La situazione attuale nella Striscia di Gaza è semplicemente terrificante e richiede urgenti interventi diplomatici ed umanitari da parte della comunità internazionale. La continua escalation di violenza tra Israele e Palestina ha causato e sta causando un numero inaccettabile di vittime civili, tra cui donne e bambini innocenti. È fondamentale che la comunità internazionale e in particolare l’ONU agisca con urgenza per porre fine a questo conflitto che sta degenerando in un massacro con intenti e azioni apertamente genocidarie.
Ci preoccupa profondamente il fatto che in Italia gli organi di informazione non stiano dando la giusta rilevanza alle stragi che vengono compiute quotidianamente dall’esercito israeliano a Gaza e in Cisgiordania. Questa mancanza di visibilità rende difficile per il pubblico comprendere appieno l’entità della sofferenza e dell’ingiustizia che si verificano in questa regione e lo stesso presidente Mattarella, nel discorso di fine anno, stigmatizza la disumanità di Hamas nei confronti dei cittadini d’Israele nell’attacco del 7 ottobre ma non condanna allo stesso modo l’azione militare del governo israeliano contro Gaza e neppure menziona il popolo palestinese.
Crediamo che giornali e televisioni dovrebbero adempiere al loro dovere di informare il pubblico in modo completo e imparziale sulla situazione in corso a Gaza. È fondamentale che i cittadini italiani siano pienamente consapevoli della realtà dei fatti e possano esprimere la propria solidarietà e sostegno nei confronti del popolo palestinese.

## [Elenco dei compiti]
a) Riporta il passo del testo su Gaza compreso tra "Ci preoccupa profondamente" e "il popolo palestinese.", estremi inclusi.
b) Per favore, riprendi il testo su Gaza dal punto in cui si interrompe e proseguilo.

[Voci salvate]
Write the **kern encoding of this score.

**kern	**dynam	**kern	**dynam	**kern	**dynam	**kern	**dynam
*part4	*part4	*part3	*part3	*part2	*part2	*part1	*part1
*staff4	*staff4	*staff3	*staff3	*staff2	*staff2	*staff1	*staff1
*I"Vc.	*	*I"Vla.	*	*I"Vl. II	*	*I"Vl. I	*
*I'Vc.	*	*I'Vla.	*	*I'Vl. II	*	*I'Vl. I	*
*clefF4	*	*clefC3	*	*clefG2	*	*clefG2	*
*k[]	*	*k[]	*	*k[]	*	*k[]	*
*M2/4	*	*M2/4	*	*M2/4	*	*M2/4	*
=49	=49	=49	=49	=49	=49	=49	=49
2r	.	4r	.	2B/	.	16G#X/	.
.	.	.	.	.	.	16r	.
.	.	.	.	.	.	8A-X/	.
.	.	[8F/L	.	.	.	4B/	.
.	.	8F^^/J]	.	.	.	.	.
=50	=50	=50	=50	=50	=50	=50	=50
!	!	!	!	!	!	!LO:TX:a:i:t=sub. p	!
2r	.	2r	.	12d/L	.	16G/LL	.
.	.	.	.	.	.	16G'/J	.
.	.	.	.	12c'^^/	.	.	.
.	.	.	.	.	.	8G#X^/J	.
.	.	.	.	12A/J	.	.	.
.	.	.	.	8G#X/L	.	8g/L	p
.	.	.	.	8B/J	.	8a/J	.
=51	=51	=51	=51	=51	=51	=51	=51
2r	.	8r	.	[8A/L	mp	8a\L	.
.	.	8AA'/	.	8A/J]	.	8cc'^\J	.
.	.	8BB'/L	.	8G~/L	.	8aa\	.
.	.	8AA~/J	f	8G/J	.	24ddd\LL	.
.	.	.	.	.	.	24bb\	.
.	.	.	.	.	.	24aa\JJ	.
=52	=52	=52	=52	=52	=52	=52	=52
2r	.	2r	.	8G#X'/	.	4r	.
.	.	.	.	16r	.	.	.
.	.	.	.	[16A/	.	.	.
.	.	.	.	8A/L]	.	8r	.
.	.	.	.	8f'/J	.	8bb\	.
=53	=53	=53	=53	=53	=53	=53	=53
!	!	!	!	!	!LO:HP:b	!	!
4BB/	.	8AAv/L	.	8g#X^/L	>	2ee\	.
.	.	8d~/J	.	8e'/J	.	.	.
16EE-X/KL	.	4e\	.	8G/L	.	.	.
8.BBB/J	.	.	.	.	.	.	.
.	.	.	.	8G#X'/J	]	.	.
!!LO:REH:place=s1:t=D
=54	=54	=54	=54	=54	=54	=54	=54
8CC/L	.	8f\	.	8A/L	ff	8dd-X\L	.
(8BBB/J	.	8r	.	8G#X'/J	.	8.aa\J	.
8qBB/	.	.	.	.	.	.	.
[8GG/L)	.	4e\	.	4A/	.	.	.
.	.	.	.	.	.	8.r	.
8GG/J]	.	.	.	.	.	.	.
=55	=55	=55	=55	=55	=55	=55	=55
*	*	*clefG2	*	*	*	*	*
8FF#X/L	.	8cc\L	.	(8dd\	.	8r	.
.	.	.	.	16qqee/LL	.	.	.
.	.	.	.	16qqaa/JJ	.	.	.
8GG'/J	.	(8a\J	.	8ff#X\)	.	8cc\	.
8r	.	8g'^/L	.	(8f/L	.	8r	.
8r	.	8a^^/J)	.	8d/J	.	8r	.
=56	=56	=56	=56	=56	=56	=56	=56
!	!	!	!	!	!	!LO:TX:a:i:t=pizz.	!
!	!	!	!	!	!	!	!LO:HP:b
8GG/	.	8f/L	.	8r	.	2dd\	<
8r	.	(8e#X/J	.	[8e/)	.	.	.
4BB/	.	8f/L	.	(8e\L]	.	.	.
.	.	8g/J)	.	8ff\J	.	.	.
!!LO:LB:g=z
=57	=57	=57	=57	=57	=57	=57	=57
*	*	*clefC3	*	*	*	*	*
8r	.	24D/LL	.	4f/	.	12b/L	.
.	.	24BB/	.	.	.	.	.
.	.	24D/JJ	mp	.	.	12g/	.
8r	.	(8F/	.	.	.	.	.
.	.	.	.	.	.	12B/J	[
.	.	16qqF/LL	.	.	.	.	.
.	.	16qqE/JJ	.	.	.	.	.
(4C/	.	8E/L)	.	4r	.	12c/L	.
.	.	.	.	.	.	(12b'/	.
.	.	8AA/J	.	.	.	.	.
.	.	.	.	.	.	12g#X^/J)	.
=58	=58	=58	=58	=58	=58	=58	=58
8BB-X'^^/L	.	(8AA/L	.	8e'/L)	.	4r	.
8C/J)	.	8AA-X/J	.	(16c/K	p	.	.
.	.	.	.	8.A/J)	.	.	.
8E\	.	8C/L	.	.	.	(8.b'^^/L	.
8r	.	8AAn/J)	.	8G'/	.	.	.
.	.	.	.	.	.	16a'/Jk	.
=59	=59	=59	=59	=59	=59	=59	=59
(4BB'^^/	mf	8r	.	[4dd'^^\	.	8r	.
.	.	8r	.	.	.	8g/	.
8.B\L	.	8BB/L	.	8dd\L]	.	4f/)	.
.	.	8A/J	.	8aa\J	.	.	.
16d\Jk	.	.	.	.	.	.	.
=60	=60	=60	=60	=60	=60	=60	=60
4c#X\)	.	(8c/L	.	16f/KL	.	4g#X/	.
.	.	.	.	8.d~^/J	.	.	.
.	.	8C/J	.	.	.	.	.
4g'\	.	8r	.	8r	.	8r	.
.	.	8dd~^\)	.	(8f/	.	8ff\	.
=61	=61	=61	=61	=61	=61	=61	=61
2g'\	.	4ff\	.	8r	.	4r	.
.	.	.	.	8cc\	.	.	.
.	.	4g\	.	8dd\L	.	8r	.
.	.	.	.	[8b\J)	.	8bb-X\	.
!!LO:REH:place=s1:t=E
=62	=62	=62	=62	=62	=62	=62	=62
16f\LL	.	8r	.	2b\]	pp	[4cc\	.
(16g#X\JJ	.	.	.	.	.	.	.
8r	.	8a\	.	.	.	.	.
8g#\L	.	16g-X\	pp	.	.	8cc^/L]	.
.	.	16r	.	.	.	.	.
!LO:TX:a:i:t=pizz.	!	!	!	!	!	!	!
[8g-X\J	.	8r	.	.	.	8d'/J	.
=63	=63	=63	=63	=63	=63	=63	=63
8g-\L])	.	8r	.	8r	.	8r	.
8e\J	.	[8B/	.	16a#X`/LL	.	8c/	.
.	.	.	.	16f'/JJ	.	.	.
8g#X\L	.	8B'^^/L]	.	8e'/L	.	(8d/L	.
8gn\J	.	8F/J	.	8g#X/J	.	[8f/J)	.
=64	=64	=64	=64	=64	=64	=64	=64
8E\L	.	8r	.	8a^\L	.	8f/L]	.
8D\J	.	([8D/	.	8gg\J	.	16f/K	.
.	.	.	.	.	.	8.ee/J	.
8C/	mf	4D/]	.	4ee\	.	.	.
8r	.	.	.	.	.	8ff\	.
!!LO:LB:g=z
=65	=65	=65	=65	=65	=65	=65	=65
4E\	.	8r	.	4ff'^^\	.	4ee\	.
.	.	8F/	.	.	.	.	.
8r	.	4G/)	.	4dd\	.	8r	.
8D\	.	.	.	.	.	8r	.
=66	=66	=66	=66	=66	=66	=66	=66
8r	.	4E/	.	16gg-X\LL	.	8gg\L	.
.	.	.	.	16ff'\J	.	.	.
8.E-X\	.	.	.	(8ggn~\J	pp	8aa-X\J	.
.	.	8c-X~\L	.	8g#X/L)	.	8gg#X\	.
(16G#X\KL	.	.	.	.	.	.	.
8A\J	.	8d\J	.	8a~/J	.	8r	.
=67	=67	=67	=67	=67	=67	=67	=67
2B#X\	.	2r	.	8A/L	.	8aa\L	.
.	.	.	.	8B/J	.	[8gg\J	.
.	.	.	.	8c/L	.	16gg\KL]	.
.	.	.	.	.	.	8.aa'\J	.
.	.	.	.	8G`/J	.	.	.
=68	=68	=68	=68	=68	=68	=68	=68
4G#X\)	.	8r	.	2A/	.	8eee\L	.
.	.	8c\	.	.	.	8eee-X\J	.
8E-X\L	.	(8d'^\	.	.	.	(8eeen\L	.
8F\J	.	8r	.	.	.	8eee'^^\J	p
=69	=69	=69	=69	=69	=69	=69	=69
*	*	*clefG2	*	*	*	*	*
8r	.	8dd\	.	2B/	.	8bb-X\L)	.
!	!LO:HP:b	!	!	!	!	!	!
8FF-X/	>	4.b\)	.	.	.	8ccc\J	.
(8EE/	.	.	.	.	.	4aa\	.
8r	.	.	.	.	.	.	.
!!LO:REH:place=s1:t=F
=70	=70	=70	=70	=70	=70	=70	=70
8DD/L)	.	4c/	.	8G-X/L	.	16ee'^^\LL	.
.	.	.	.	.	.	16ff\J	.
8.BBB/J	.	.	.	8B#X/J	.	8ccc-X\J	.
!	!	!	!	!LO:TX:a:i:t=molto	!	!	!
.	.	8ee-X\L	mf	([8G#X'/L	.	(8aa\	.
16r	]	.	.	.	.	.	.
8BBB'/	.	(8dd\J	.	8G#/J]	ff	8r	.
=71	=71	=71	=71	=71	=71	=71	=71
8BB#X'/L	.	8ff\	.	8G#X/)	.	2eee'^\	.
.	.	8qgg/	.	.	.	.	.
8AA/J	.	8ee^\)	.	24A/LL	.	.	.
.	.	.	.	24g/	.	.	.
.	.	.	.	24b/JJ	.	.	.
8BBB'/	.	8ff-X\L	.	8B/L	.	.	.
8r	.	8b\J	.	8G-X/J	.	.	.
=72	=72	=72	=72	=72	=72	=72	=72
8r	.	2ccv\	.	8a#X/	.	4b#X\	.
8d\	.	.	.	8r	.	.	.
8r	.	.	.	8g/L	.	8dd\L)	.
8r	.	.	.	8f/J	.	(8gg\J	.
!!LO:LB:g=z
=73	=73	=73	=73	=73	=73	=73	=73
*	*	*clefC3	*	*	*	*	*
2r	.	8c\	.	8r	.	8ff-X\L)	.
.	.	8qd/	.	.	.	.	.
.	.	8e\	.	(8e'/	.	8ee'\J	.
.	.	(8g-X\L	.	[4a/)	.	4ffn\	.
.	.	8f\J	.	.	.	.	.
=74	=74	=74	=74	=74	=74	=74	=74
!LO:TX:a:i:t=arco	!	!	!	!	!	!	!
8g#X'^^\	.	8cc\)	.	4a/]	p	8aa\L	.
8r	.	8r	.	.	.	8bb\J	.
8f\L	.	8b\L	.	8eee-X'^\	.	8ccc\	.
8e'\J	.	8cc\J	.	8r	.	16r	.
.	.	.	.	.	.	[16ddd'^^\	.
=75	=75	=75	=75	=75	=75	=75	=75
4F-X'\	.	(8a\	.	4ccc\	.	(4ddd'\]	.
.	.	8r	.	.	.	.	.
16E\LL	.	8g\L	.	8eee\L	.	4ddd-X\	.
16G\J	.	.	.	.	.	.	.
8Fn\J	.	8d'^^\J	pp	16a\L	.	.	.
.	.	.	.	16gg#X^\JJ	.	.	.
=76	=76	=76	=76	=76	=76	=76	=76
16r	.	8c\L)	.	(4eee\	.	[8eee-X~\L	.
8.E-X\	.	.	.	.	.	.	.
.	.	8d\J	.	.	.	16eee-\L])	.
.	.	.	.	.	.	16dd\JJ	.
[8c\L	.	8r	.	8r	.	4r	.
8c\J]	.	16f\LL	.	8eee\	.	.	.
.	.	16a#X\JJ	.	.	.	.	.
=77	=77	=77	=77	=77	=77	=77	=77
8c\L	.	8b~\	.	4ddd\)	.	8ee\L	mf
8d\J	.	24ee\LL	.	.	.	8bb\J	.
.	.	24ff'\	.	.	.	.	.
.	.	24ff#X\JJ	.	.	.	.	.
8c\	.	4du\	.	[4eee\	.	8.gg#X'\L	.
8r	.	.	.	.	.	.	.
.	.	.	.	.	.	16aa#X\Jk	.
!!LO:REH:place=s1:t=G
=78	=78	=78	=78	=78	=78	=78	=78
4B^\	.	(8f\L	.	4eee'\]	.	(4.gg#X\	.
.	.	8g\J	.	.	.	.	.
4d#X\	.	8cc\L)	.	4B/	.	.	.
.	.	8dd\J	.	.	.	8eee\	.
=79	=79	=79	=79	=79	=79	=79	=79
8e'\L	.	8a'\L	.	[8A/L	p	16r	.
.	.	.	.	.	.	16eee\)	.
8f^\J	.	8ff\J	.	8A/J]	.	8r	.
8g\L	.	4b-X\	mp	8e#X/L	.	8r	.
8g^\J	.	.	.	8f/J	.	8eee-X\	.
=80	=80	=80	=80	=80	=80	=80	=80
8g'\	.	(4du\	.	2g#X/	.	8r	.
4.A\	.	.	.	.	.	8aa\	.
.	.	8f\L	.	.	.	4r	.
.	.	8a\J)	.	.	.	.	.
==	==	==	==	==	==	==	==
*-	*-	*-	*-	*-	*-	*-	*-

## [Risposte numerate]
a)
Ci preoccupa profondamente il fatto che in Italia gli organi di informazione non stiano dando la giusta rilevanza alle stragi che vengono compiute quotidianamente dall’esercito israeliano a Gaza e in Cisgiordania. Questa mancanza di visibilità rende difficile per il pubblico comprendere appieno l’entità della sofferenza e dell’ingiustizia che si verificano in questa regione e lo stesso presidente Mattarella, nel discorso di fine anno, stigmatizza la disumanità di Hamas nei confronti dei cittadini d’Israele nell’attacco del 7 ottobre ma non condanna allo stesso modo l’azione militare del governo israeliano contro Gaza e neppure menziona il popolo palestinese.

b)
Al contempo, esortiamo il governo italiano e le istituzioni europee a prendere una posizione chiara e decisa a favore di un cessate il fuoco immediato e di un negoziato politico che porti a una soluzione pacifica.
La situazione attuale, con ben 55 conflitti attivi in 38 paesi del mondo, fa comprendere anche alle persone meno informate che l’ONU non sta funzionando come organizzazione che pone fine ai conflitti.
La comunità internazionale non può restare inerte di fronte a questa tragedia umanitaria. È necessario agire con determinazione per porre fine alla sofferenza di tutti i popoli colpiti dalle guerre e in particolare del popolo palestinese e lavorare per una pace duratura in tutto il mondo.
Siamo solidali con il popolo palestinese, ma anche con quello israeliano governato da un manipolo di estremisti di destra guerrafondai, e continueremo a monitorare da vicino la situazione, impegnandoci per sensibilizzare l’opinione pubblica e promuovere azioni concrete volte a porre fine a questa guerra devastante.